While Republicans have the votes to pass anything they want, they are not united or good soldiers these days as about 100 more conservative GOPers are quick to buck leadership if they disagree.
Sununu was in Colorado for much of the week returning Wednesday but did not go to Concord for the special session.
“While the House wastes time, they left our state’s small businesses vulnerable to being forced to collect other state’s sales taxes,” said Sununu in a statement. “I have already spoken with the Attorney General and his office will do everything in its power to protect New Hampshire’s small businesses.”
Democrats criticized him for his absence, but a governor’s staff does most of the behind-the-scenes work on lawmakers with the Governor checking in if the vote is close with a few key lawmakers needing to be convinced.
The House and Senate leadership and the governor’s office and most political pundits all believed the votes were there to pass the bill.
They got caught with their pants down and now everything is in limbo.
All but one state have two legislative bodies. There is a good reason for structuring government that way.
The smaller Senate means each senator represents a much larger number of residents over a much larger area than a House member does.
That means senators have to take a broader view of legislation rather than the more focused concerns of each House member.
The Senate can also turn on a dime if things are not going according to plan, while moving the House is like turning the Titanic if something goes wrong.
Inherent animosity usually surfaces at the end of a session and particularly at the end of a two-year term between the House and Senate. The Senate usually wins the end of session battles on bills because senators can afford to be more Machiavellian than the House which has to satisfy a majority of 400 members.
That animosity was real Wednesday.

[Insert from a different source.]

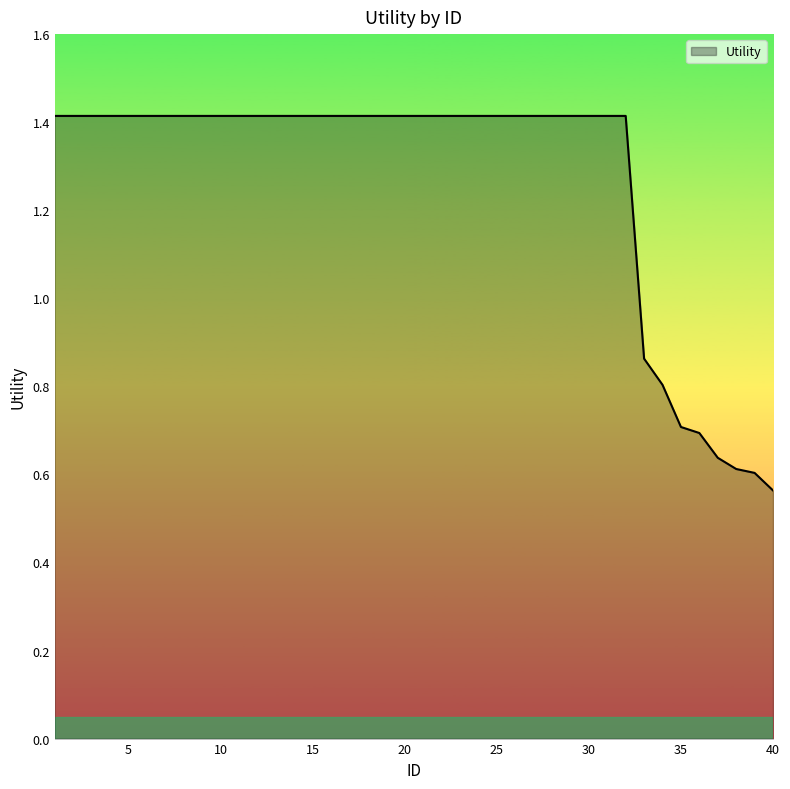

What is the greatest value displayed?

1.4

Many House members viewed the bill Special Session Senate Bill 1 as the Senate typically pushing its weight around and insisting everybody jump on the bandwagon.
Others believed the same powerful budget writers were calling the shots while the rank and file House member was unable to contribute.
House Speaker Gene Chandler, R- Bartlett, praised the process’s transparency and he is correct. The problem wasn’t transparency, it was input and that remains to be addressed in the weeks ahead.
Senate President Chuck Morse, R-Salem, predicted lawmakers would soon be back to vote on the same or a slightly different proposal, but that is unlikely to happen with the primary election coming up and many members on vacation in August.
The logical time to tackle the court decision again is when lawmakers return in September for override votes on Sununu’s vetoes, but who knows what will happen.
This has been a very unpredictable legislature for the last two years and that will not change until the November election if then.